FRENCH COMPETITION AUTHORITY OVERTURNS ITS DECISION-MAKING PRACTICE FOLLOWING A JUDGMENT OF THE EU COURT OF JUSTICE

22 February 2021

As a direct consequence of a decision rendered by the European Court of Justice, the French Competition Authority [hereinafter “FCA”] has recently changed its decision-making practice on responses to calls for tenders by subsidiaries of the same group. On 25 November 2020, the FCA concluded that there were no grounds to continue the proceeding it had started against four subsidiaries of the Ovimpex group[1].

In this matter, the FCA started proceedings ex officio following a report submitted by the Directorate General for Competition Policy, Consumer Affairs and Fraud Control (DGCCRF) stating that, between 2013 and 2016, several companies of the Ovimpex group submitted bids in response to calls for public tenders issued by France AgriMer, a national public body operating in the agricultural and seafood product sector in charge of organizing calls for tenders to supply food to charities, which then distribute the food to the most deprived sections of the population. These bids, which were submitted as different and independent bids, were alleged to be drawn up jointly.
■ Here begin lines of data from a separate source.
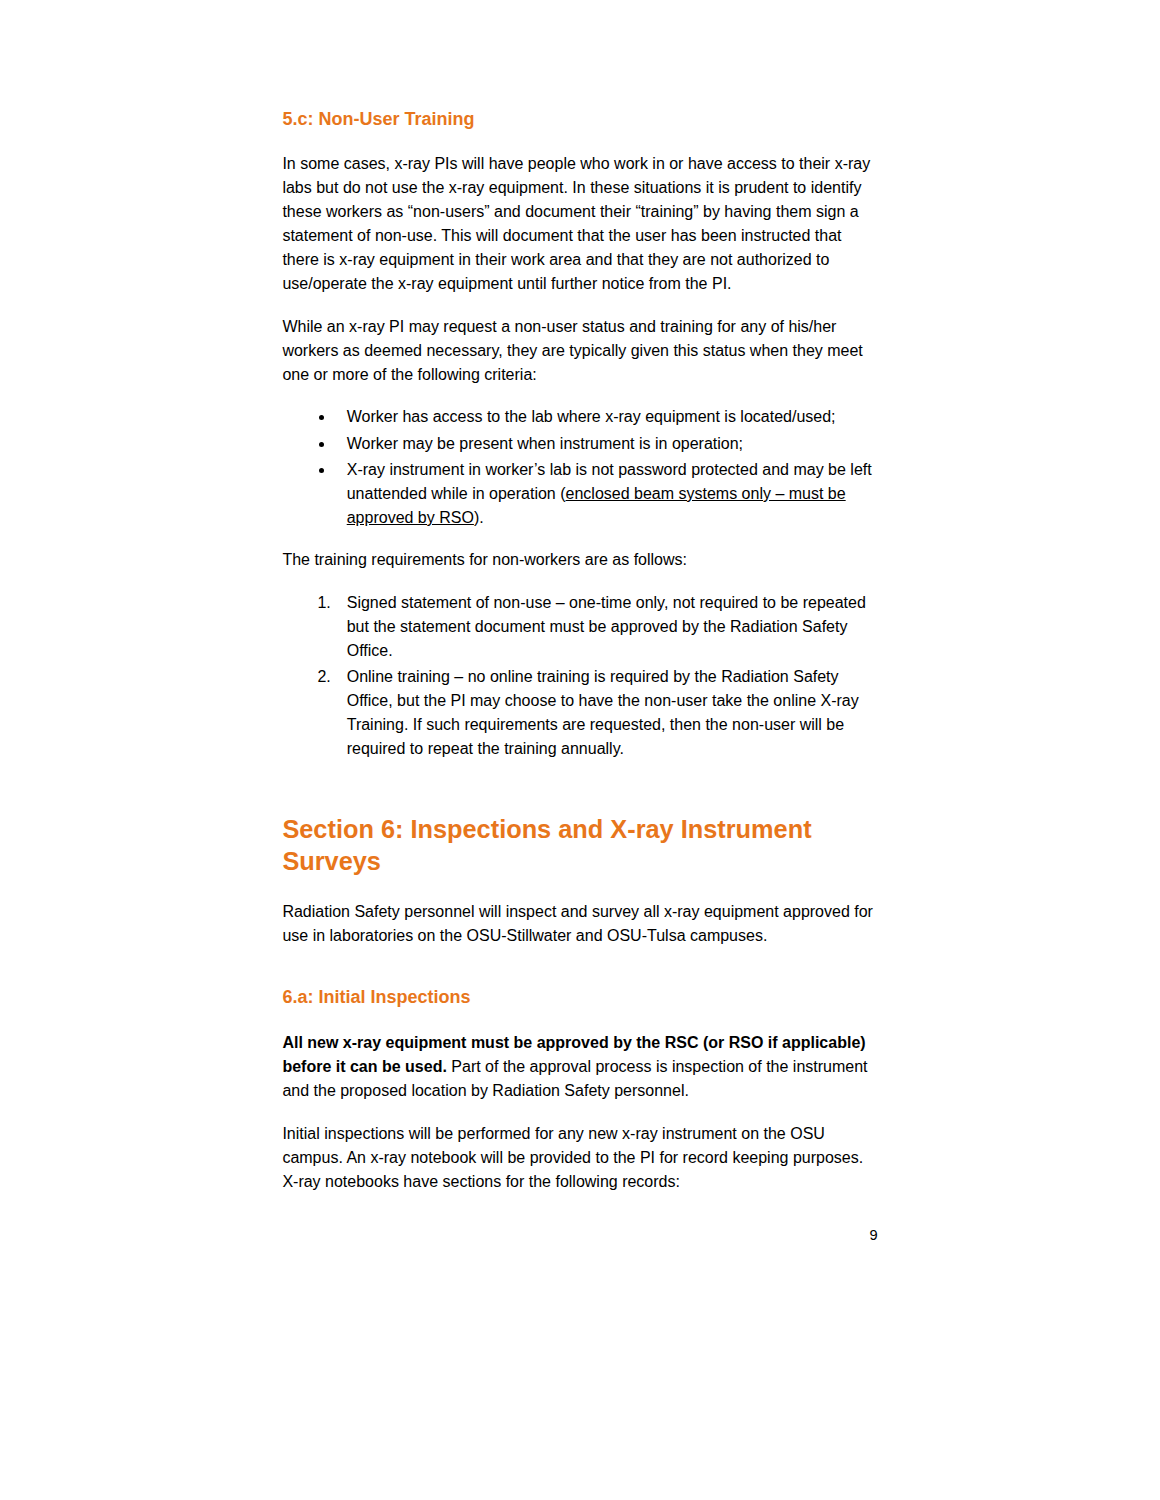5.c: Non-User Training
In some cases, x-ray PIs will have people who work in or have access to their x-ray labs but do not use the x-ray equipment. In these situations it is prudent to identify these workers as “non-users” and document their “training” by having them sign a statement of non-use. This will document that the user has been instructed that there is x-ray equipment in their work area and that they are not authorized to use/operate the x-ray equipment until further notice from the PI.
While an x-ray PI may request a non-user status and training for any of his/her workers as deemed necessary, they are typically given this status when they meet one or more of the following criteria:
Worker has access to the lab where x-ray equipment is located/used;
Worker may be present when instrument is in operation;
X-ray instrument in worker’s lab is not password protected and may be left unattended while in operation (enclosed beam systems only – must be approved by RSO).
The training requirements for non-workers are as follows:
Signed statement of non-use – one-time only, not required to be repeated but the statement document must be approved by the Radiation Safety Office.
Online training – no online training is required by the Radiation Safety Office, but the PI may choose to have the non-user take the online X-ray Training. If such requirements are requested, then the non-user will be required to repeat the training annually.
Section 6: Inspections and X-ray Instrument Surveys
Radiation Safety personnel will inspect and survey all x-ray equipment approved for use in laboratories on the OSU-Stillwater and OSU-Tulsa campuses.
6.a: Initial Inspections
All new x-ray equipment must be approved by the RSC (or RSO if applicable) before it can be used. Part of the approval process is inspection of the instrument and the proposed location by Radiation Safety personnel.
Initial inspections will be performed for any new x-ray instrument on the OSU campus. An x-ray notebook will be provided to the PI for record keeping purposes. X-ray notebooks have sections for the following records:
9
In accordance with French case law and with its consistent decision-making practice, the FCA first considered that fines could be handed out under the rules prohibiting anticompetitive arrangements for practices consisting of submitting to the contracting authority bids that appear to be independent, but which have been prepared in a concerted manner by entities belonging to the same group[2] : that was the basis of the statement of objections submitted to the Ovimpex Group.

Then, at a later stage of the procedure, taking into consideration the Judgment of 17 May 2018 « Ecoservice projektai »[3] rendered by the Court of Justice of the European Union, the FCA concluded that, in the absence of elements making it possible to characterize the autonomy of the four companies in question, the provisions of Articles 101 TFEU and L. 420-1 of the French Commercial Code were not applicable to the agreements concluded between these companies despite the context of tendering for public contracts.

The French Competition Authority considered, in the light of the development of positive law, that there was no need to continue the proceedings. Nevertheless, it pointed out that this kind of practices were likely to be caught by public procurement law, as they could mislead the public procurement agent and, thereby, distort the results of the public procurement process.

By Grall & Associés – Paris – www.grall-legal.fr

[1]  Decision 20-D-19 of 25 November 2020 regarding practices adopted in the sector for the procurement of food products by the national public body France AgriMer.

[2] See, for example, Decision n°18-D-02 of 19 February 2018 regarding practices adopted in the sector for the maintenance of green spaces in Martinique.

[3] CJEU, Judgment of 17 May 2018, “Ecoservice projektai” UAB, C-531/16.